◆ Exercise
Your answer must consist of exactly the lines below, starting with the line with "Split, fit, quantify" and going on through the line with "e) What does", and nothing else.

(Data records)

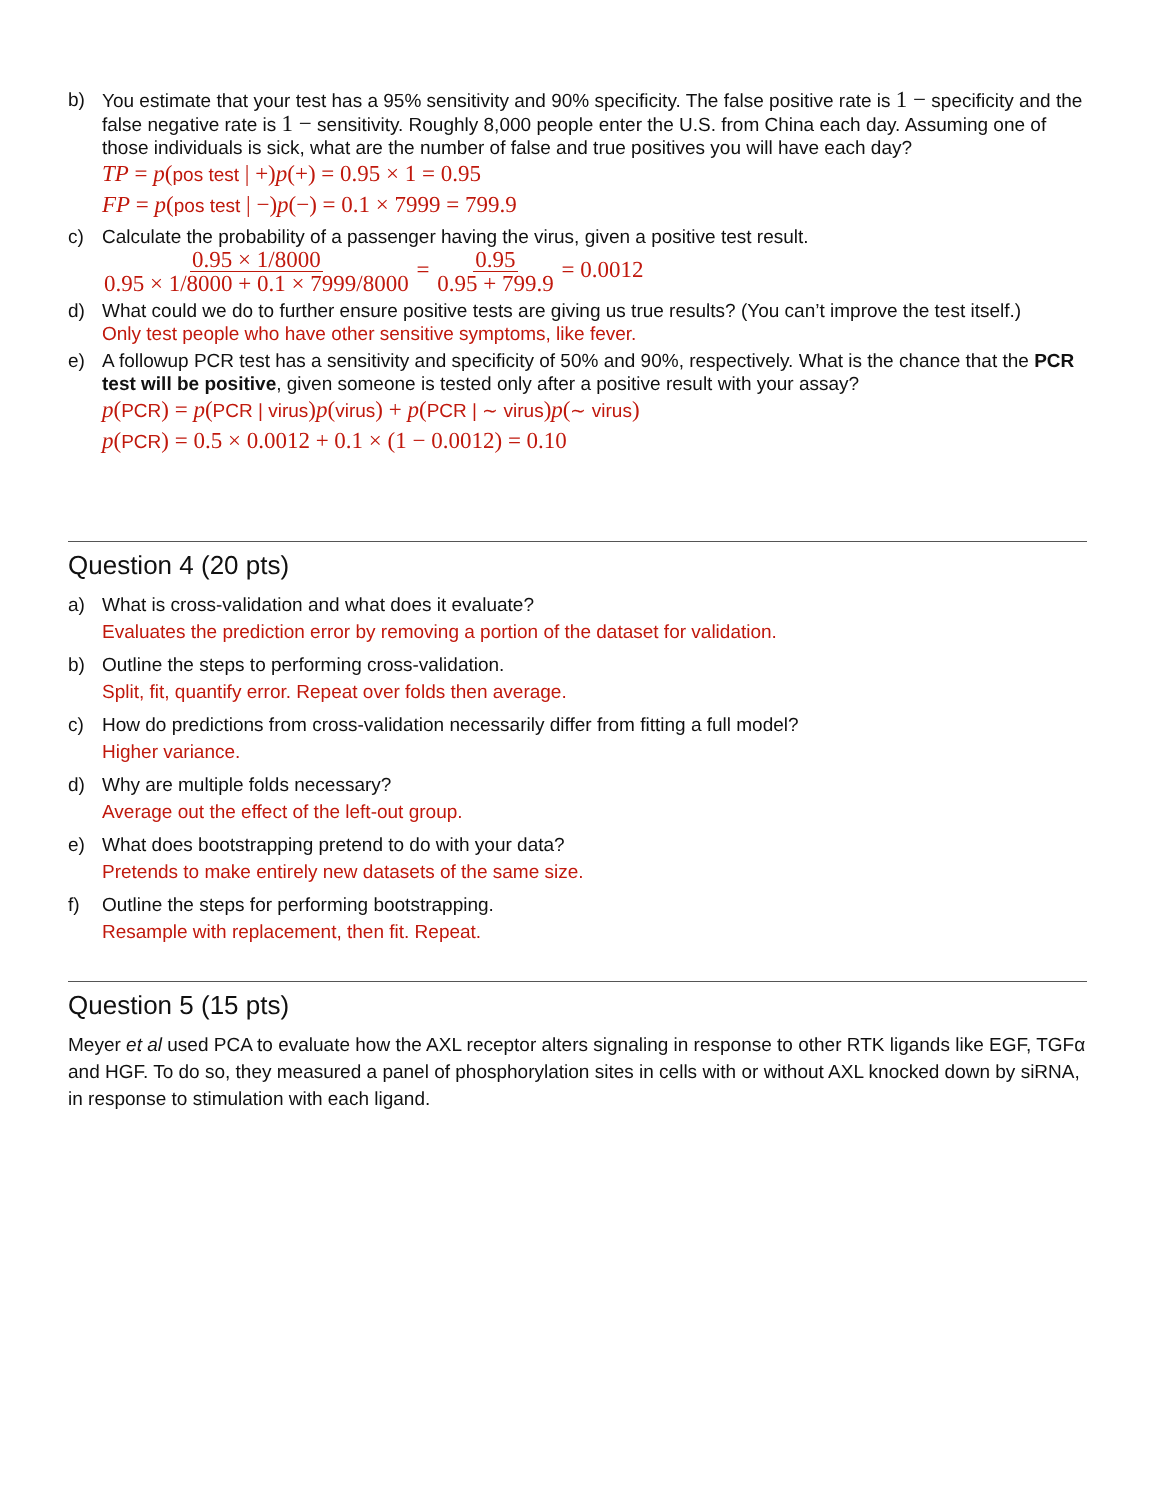b) You estimate that your test has a 95% sensitivity and 90% specificity. The false positive rate is 1 − specificity and the false negative rate is 1 − sensitivity. Roughly 8,000 people enter the U.S. from China each day. Assuming one of those individuals is sick, what are the number of false and true positives you will have each day?
TP = p(pos test | +)p(+) = 0.95 × 1 = 0.95
FP = p(pos test | −)p(−) = 0.1 × 7999 = 799.9
c) Calculate the probability of a passenger having the virus, given a positive test result.
0.95 × 1/8000 0.95 × 1/8000 + 0.1 × 7999/8000 = 0.95 0.95 + 799.9 = 0.0012
d) What could we do to further ensure positive tests are giving us true results? (You can’t improve the test itself.)
Only test people who have other sensitive symptoms, like fever.
e) A followup PCR test has a sensitivity and specificity of 50% and 90%, respectively. What is the chance that the PCR test will be positive, given someone is tested only after a positive result with your assay?
p(PCR) = p(PCR | virus)p(virus) + p(PCR | ∼ virus)p(∼ virus)
p(PCR) = 0.5 × 0.0012 + 0.1 × (1 − 0.0012) = 0.10
Question 4 (20 pts)
a) What is cross-validation and what does it evaluate?
Evaluates the prediction error by removing a portion of the dataset for validation.
b) Outline the steps to performing cross-validation.
Split, fit, quantify error. Repeat over folds then average.
c) How do predictions from cross-validation necessarily differ from fitting a full model?
Higher variance.
d) Why are multiple folds necessary?
Average out the effect of the left-out group.
e) What does bootstrapping pretend to do with your data?
Pretends to make entirely new datasets of the same size.
f) Outline the steps for performing bootstrapping.
Resample with replacement, then fit. Repeat.
Question 5 (15 pts)
Meyer et al used PCA to evaluate how the AXL receptor alters signaling in response to other RTK ligands like EGF, TGFα and HGF. To do so, they measured a panel of phosphorylation sites in cells with or without AXL knocked down by siRNA, in response to stimulation with each ligand.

(End Data records)

◆ Your solution
Split, fit, quantify error. Repeat over folds then average.
c) How do predictions from cross-validation necessarily differ from fitting a full model?
Higher variance.
d) Why are multiple folds necessary?
Average out the effect of the left-out group.
e) What does bootstrapping pretend to do with your data?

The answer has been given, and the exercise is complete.